The Bank of Japan decided Tuesday to expand its purchases of banks' stockholdings by 50 percent to 3 trillion yen, a move calculated to help banks weather declines in share prices and to quiet some politicians.

The decision came in one of two Policy Board meetings called by Toshihiko Fukui, who took over as BOJ governor only last week.

The first was an emergency meeting designed to signal to the market that the central bank continues to manage any financial repercussions from the U.S.-led war in Iraq.

Tokyo share prices plunged to 20-year lows in the days leading up to the war, adding anxiety to a market already jittery as hobbled banks and other struggling companies limp toward the March 31 end of the fiscal year.

During that meeting -- the first presided over by Fukui and his two deputy governors, Toshiro Muto and Kazumasa Iwata -- members unanimously agreed to keep monetary policy unchanged.

The expansion of stock purchases from banks was decided during a "regular" board meeting that followed the emergency meeting, because the unusual measure is not categorized as a monetary policy.

"The strength of the financial system and stock price levels are meshed together," Fukui said, explaining the vulnerability of the financial system to stock markets.

In view of the war in Iraq threatening markets and a frail Japanese economy, "The BOJ decided to do what was necessary, without fear of any misunderstanding" that the central bank is engaging in an operation to maintain stock prices, he said.

A single bank will now be able to sell 750 billion yen of its stockholdings to the BOJ, up from 500 billion yen, through the end of September.
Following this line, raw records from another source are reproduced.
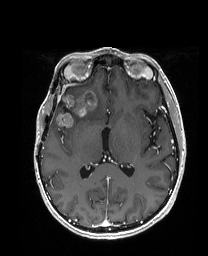
Brain MRI from a brain-tumour surgery series, one axial slice; T1-weighted post-contrast; 1 mm slice thickness; 208 × 256 image matrix, field of view 203 × 250 mm. From the clinical record (not read from this slice): histopathology: Metastatic Carcinoma from Breast primary; tumour location: Right Frontal.
Outlined on this slice (manually delineated by an expert):
- previous resection cavity: bounding box <58,101,68,111> (left, top, right, bottom; pixels)
- tumour: <62,89,104,126>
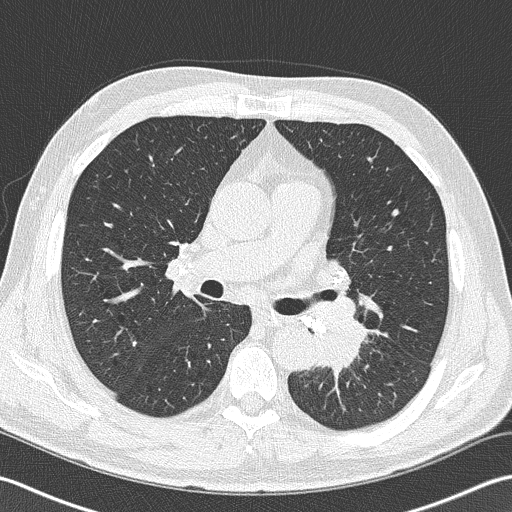
Chest CT (low-dose screening protocol), one axial image, second annual screen, lung window (W 1500 / L -600 HU), 2 mm slice thickness, slice 69 of 170 in the series, 512 × 512 image matrix. Male, age 57 years at enrolment.
Lesion marked by an expert reader, bounding box (x1, y1, x2, y2) in pixels: (294, 306, 374, 383). The exam's reader record, not a measurement of the box and not confirmed to be the same lesion: non-calcified nodule or mass ≥4 mm, left lower lobe, 40 × 30 mm, spiculated (stellate) margins, soft tissue attenuation, pre-existing on the prior screen: no. Official screen result: positive, other. Later outcome: lung cancer diagnosed 9 days after this screen — squamous cell carcinoma, NOS, left lower lobe, moderately differentiated (G2), stage IIIB (AJCC 6th edition), 38 mm at pathology.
This deadline will be extended by a year if necessary.

The BOJ has already purchased 1.03 trillion yen worth of stockholdings from banks, which must unload excess stocks from their books by September 2004 under the government's plan to reform the banking sector.
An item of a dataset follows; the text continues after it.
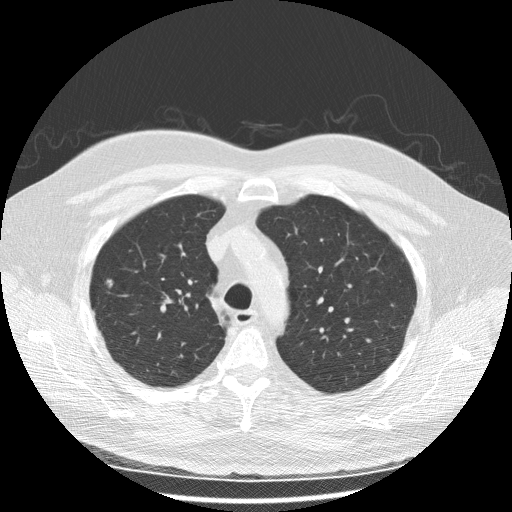
Low-dose screening chest CT, one axial slice; position 187 of 243 along the scan axis; reconstruction kernel STANDARD; 120 kVp; lung window (W 1500 / L -600 HU); 2.5 mm slice thickness; 512 × 512 image matrix, field of view 380 × 380 mm.
Annotated regions visible in this slice (outlined manually by an expert reader):
- lesion 1 (tumor, upper lobe of right lung): box from (x=106, y=279) to (x=113, y=288) px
Analysts say the BOJ had a second motive in deciding to increase its share purchases -- to put itself in a better position to handle calls by politicians and bureaucrats to buy up high-risk assets to inflate prices.
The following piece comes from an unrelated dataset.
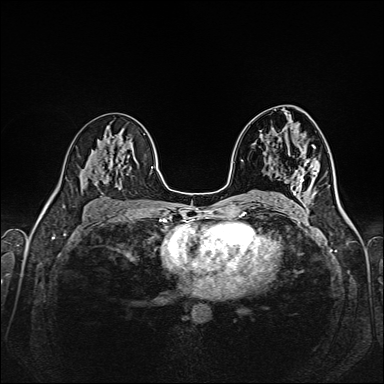
Breast MRI (dynamic contrast-enhanced), one axial slice. Slice 88 of 160 in the series (ordered by position). Dynamic contrast-enhanced series, time point 2 of 6 at this slice position (early post-contrast). 1.5 T. TE 2.3 ms, TR 5.2 ms. 384 × 384 image matrix, field of view 320 × 320 mm. Female patient.
Outlined on this slice (semi-automatic segmentation, software-assisted and operator-edited):
- enhancing-tissue mask used for the functional tumour volume (all voxels passing the contrast-enhancement thresholds inside the analysis volume; usually the tumour): bounding box (x1, y1, x2, y2) in pixels: (313, 147, 315, 149)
Meanwhile, Fukui's act of calling the emergency meeting -- the first under the new Bank of Japan Law that came into effect in April 1998 -- won him points among politicians, who praised his quick response.

"The BOJ has made one decision in a very short time after coming under new leadership," Chief Cabinet Secretary Yasuo Fukuda said. "I would like to offer my respect to (Fukui's) decisiveness and action in seizing the moment."

But the decision on share purchases, forecast by media reports and analysts, caused hardly a ripple in the market. After rising slightly after the announcement, stocks echoed falls seen in the U.S. and Europe the day before, with the broad Topix index of listed stocks falling 2.3 percent to end at 812.29.

"He's being shrewd in how he uses the administrative tools at his disposal," said Hideo Kumano, senior economist at Dai-ichi Life Research Institute Inc., who awarded Fukui a mark of 80 percent for bringing together the differing views of the policy board. "But I'm disappointed that no new ideas were aired."

In deciding to maintain its monetary policy, the central bank will continue pumping funds into the current accounts that financial institutions keep at the BOJ.

The BOJ's goal is to keep the outstanding balance of these accounts, which the banks can use in their lending activities, between 15 trillion yen and 20 trillion yen. This range will increase to between 17 trillion yen and 22 trillion yen after April 1, when Japan Post will be established, taking over the state-run postal services.

The outstanding balance, however, has actually exceeded the target range, sitting at around 24 trillion yen.

The BOJ also decided to remove the five-day limit on emergency lending at the official discount rate of 0.1 percent. This is intended to prevent sudden bank failures that could result from cash shortages.

In addition, Fukui instructed his staff to strengthen the routes through which BOJ cash can reach the real economy and have an effect.

"I see how these (moves) might be necessary eventually," said Yasunari Ueno, chief market economist at Mizuho Securities Co. "But with short-term money markets this calm, did the BOJ have to hold an emergency meeting to make these decisions?"

Fukui called the emergency meeting "an exception among exceptions," adding it was an opportunity to formally discuss the stance of the policy board in the face of increased risks arising from the US-led war against Iraq.

Kumano of Dai-ichi Life Research Institute said the expansion in banks' share purchases may keep stock prices from sagging but is unlikely to have a lasting effect on banks' management or the economy in general. Analysts' simulations show the nation's seven major banks and banking groups are weighed down with between 4 trillion yen and 5 trillion yen in unrealized losses, with the Topix at 850.

Asked whether the BOJ can do more to help banks unwind cross-held shares, Fukui shook his head.

"Three trillion yen is the upper limit," Fukui said. "More would be close to impossible."

Two members of the nine-strong Policy Board opposed the decision to raise stock purchases, he said.